#### ASSIGNMENT A:
According to the Kobo cover discussion, what string must be added to the cover line in the OPF file so the reader picks up the cover?
#### ASSIGNMENT B:
Rewrite the Kobo cover discussion starting at the words "giorgio130 commented 11" and ending after "cover and such.", replacing "database" with "DB".
#### ASSIGNMENT C:
Extend the Kobo cover discussion with new material that follows its final comment.

#### TEXT SHOWN:

────────────────────────────────────────

Kobo device removes ImageId on first restart

jgoguen commented 11 years ago

The first time the Kobo sees a new book, even with existing DB rows, it starts its usual processing and strips out series information and the image ID. If there's a way to stop the Kobo from processing new files, it needs to be implemented and tested to make sure it doesn't break anything.

This is not considered to be a major issue since plugging the device into calibre and allowing it to update the metadata will set the series data and image ID and the Kobo device won't remove it again.

giorgio130 commented 11 years ago

I wanted to point out there's an easier way to get covers to show on kepub: in the OPF file, the line describing the cover has to be like this: item href="Images/cover.jpg" id="cover.jpg" media-type="image/jpeg" properties="cover-image"

i.e. the string properties="cover-image" has to be added in order for the reader to pick up the cover and process it. I think adding this to the converting code will simplify a bit things, since you won't have to add rows to the database relating to cover and such.

jgoguen commented 11 years ago

Awesome, thanks for that info. I'll see about getting that in there next chance I get. Probably this weekend.

────────────────────────────────────────

#### DATA FOR ANALYSIS:
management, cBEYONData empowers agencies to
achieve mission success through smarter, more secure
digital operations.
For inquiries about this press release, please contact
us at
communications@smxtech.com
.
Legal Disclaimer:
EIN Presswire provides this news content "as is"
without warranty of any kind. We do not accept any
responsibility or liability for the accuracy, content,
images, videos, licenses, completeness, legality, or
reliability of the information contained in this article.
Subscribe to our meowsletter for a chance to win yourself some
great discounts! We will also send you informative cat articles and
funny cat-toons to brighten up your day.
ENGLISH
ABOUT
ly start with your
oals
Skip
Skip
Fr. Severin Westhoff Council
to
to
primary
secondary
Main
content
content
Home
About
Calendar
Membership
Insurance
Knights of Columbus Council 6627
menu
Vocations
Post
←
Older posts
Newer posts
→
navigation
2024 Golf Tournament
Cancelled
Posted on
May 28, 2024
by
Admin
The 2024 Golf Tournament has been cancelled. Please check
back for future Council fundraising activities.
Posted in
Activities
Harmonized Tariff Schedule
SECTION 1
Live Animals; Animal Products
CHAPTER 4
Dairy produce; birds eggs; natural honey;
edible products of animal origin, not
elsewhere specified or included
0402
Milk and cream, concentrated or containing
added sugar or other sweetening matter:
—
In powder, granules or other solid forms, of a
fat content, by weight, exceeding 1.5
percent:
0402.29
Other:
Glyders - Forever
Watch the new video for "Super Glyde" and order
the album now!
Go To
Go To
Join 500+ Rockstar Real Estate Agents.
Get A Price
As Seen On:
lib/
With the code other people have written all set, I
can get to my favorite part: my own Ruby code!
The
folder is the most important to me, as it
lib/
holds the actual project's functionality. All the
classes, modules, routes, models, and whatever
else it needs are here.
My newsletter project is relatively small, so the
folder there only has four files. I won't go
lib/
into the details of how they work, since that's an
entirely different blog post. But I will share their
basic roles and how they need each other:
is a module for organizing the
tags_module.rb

────────────────────────────────────────

#### TASK RESPONSE A:
properties="cover-image"

#### TASK RESPONSE B:
giorgio130 commented 11 years ago

I wanted to point out there's an easier way to get covers to show on kepub: in the OPF file, the line describing the cover has to be like this: item href="Images/cover.jpg" id="cover.jpg" media-type="image/jpeg" properties="cover-image"

i.e. the string properties="cover-image" has to be added in order for the reader to pick up the cover and process it. I think adding this to the converting code will simplify a bit things, since you won't have to add rows to the DB relating to cover and such.

#### TASK RESPONSE C:
jgoguen commented 11 years ago

Per http://www.mobileread.com/forums/showpost.php?p=2402644&postcount=39 and http://idpf.org/epub/30/spec/epub30-publications.html#sec-opf-dctitle the EPUB3 spec has the ability to set series information by defining a title-type meta tag set to collection and a group-position meta tag set to the series index. It appears that there would be no harm in setting these extra tags in an EPUB2 document and if the Kobo device reads these tags even for an EPUB2 document the database code would be unnecessary entirely. Something to investigate in the next few days.

giorgio130 commented 11 years ago

First patch from me ;)

Your code assumes the id of the cover image is "cover", this is not always the case. This checks also the id specified in the metadata:

diff --git a/driver.py b/driver.py
index 2494872..3f7d849 100644
--- a/driver.py
+++ b/driver.py
@@ -132,6 +132,15 @@ class KOBOTOUCHEXTENDED(KOBOTOUCH):
            return False

        opf = container.get_parsed(container.opf_file)
+       for node in opf.xpath('./ns:metadata/ns:meta[@name="cover"]', namespaces = {"ns": container.opf_ns}):
+           cover_id = node.attrib["content"]
+       for node in opf.xpath('./ns:manifest/ns:item', namespaces = {"ns": container.opf_ns}):
+           if node.attrib["id"]==cover_id and ("properties" not in node.attrib or node.attrib["properties"] != 'cover-image'):
+               print("KoboTouchExtended:_modify_epub:Setting cover-image")
+               node.set("properties", "cover-image")
+               container.set(container.opf_file, opf)
+               changed = True
+
        for node in opf.xpath('./ns:manifest/ns:item[@id="cover"]', namespaces = {"ns": container.opf_ns}):
            if "properties" not in node.attrib or node.attrib["properties"] != 'cover-image':
                debug_print("KoboTouchExtended:_modify_epub:Setting cover-image")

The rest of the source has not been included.